Maryam Kia-Keating of UC Santa Barbara’s Gevirtz School worked as part of the Project Team that has developed and published the Vicarious Trauma Toolkit (VTT). The VTT provides first responders – including fire, EMS, law enforcement and victim services organizations – evidence-informed tools to address the impact of vicarious trauma on their staff and volunteers.
The Toolkit features a Vicarious Trauma Organizational Readiness Guide (VT-ORG) and a Compendium of Resources. The VT-ORG is an assessment tool organizations can use that measures five areas of evidence-informed strengths of organizations that are healthy. One VT-ORG is available for each discipline (FIRE, EMS, LAW ENFORCEMENT, VICTIM SERVICES), for staff and/or leadership to fill out and assess the agency’s current capacity as a vicarious trauma-informed organization. The results can then be used to identify which areas have gaps and prioritize next steps to address them.
The Compendium of Resources contains nearly 500 tools that organizations can use to become more informed about vicarious trauma, including policies, research literature, training materials and links to websites, podcasts, and videos. The Compendium can be searched by organizational strategy, topic and discipline, so organizations can find appropriate tools for their agency and its needs.
Maryam Kia-Keating worked on the Project Team representing the International Society for Traumatic Stress Studies (ISTSS). In addition to ISTSS, other national partners included the International Association of Chiefs of Police, the International Association of Fire Chiefs, the National Association of State EMS Officials, the National Center for Victims of Crime and the National Children’s Advocacy Center.

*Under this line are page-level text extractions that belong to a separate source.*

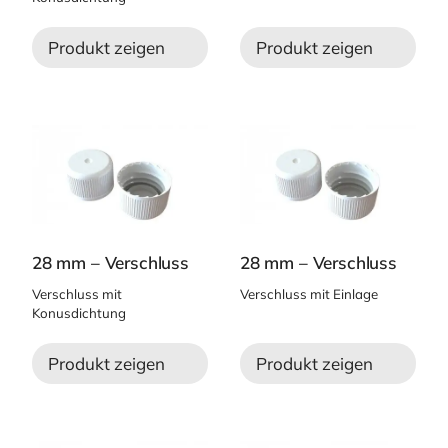
Produkt zeigen
Produkt zeigen
28 mm – Verschluss
28 mm – Verschluss
Verschluss mit
Verschluss mit Einlage
Konusdichtung
Produkt zeigen
Produkt zeigen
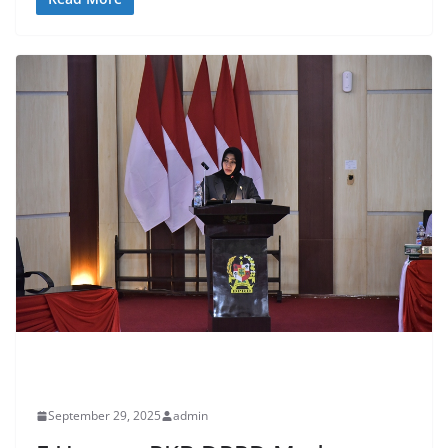
PERISTIWA
September 29, 2025
admin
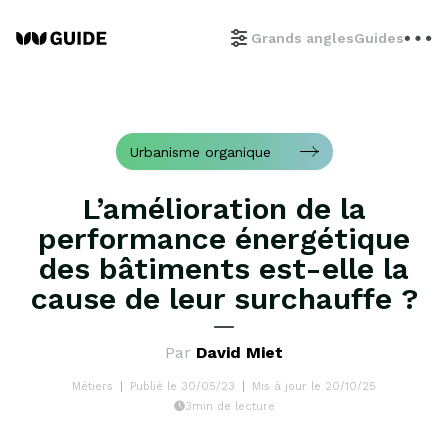
Grands angles
Guides
Urbanisme organique
L’amélioration de la
performance énergétique
des bâtiments est-elle la
cause de leur surchauffe ?
Par
David Miet
Métiers
Publié le 30/05/23
Mis à jour le 20/10/25
3min de lecture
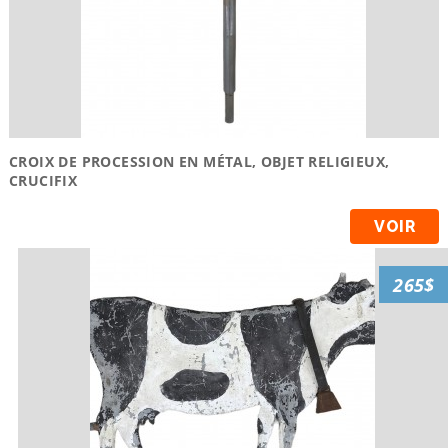
CROIX DE PROCESSION EN MÉTAL, OBJET RELIGIEUX,
CRUCIFIX
VOIR
265$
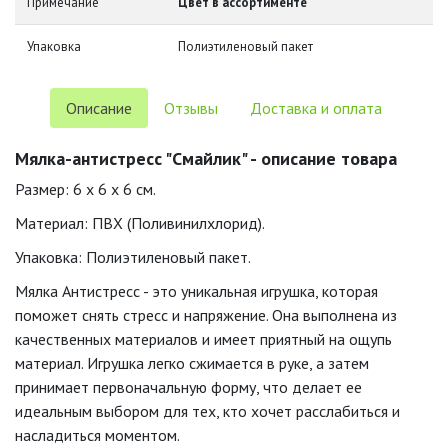
Примечание
Цвет в ассортименте
Упаковка
Полиэтиленовый пакет
Описание
Отзывы
Доставка и оплата
Мялка-антистресс "Смайлик" - описание товара
Размер: 6 х 6 х 6 см.
Материал: ПВХ (Поливинилхлорид).
Упаковка: Полиэтиленовый пакет.
Мялка Антистресс - это уникальная игрушка, которая
поможет снять стресс и напряжение. Она выполнена из
качественных материалов и имеет приятный на ощупь
материал. Игрушка легко сжимается в руке, а затем
принимает первоначальную форму, что делает ее
идеальным выбором для тех, кто хочет расслабиться и
насладиться моментом.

Local partners were the Center for Violence Prevention & Recovery at Beth Israel Deaconess Medical Center and the Boston Area Rape Crisis Center. The project was funded by the Office for Victims of Crime which awarded the grant for this project to Northeastern University’s Institute on Urban Health Research and Practice.
Maryam Kia-Keating is an Associate Professor of Clinical Psychology in the UCSB Department of Counseling, Clinical, and School Psychology and a Licensed Clinical Psychologist. She holds degrees from Dartmouth College, Harvard University, and Boston University, and completed her clinical and post-doctoral training at the University of California, San Diego. She focuses her work around coping and resilience in the context of experiences of trauma, stress, and adversity, particularly for ethnic minority and other vulnerable and/or understudied populations including refugees and immigrants. She utilizes community-based participatory research methods to engage and empower communities towards social action and reducing health disparities.